▶ What the exercise asks:
Go through the data below and gather each line containing "ビジュー".

▶ Records to use:
---------------
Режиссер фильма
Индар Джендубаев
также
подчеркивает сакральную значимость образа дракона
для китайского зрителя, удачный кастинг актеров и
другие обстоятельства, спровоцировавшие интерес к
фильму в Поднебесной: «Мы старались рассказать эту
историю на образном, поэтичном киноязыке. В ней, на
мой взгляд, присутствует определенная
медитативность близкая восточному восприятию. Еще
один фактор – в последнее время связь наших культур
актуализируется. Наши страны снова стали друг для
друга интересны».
---------------
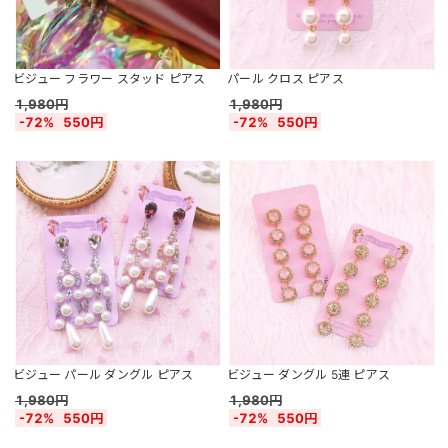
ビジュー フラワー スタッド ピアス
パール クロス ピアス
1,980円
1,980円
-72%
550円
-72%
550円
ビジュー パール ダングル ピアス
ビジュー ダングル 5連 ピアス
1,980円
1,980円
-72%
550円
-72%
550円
---------------
▶ Expected answer:
ビジュー フラワー スタッド ピアス
ビジュー パール ダングル ピアス
ビジュー ダングル 5連 ピアス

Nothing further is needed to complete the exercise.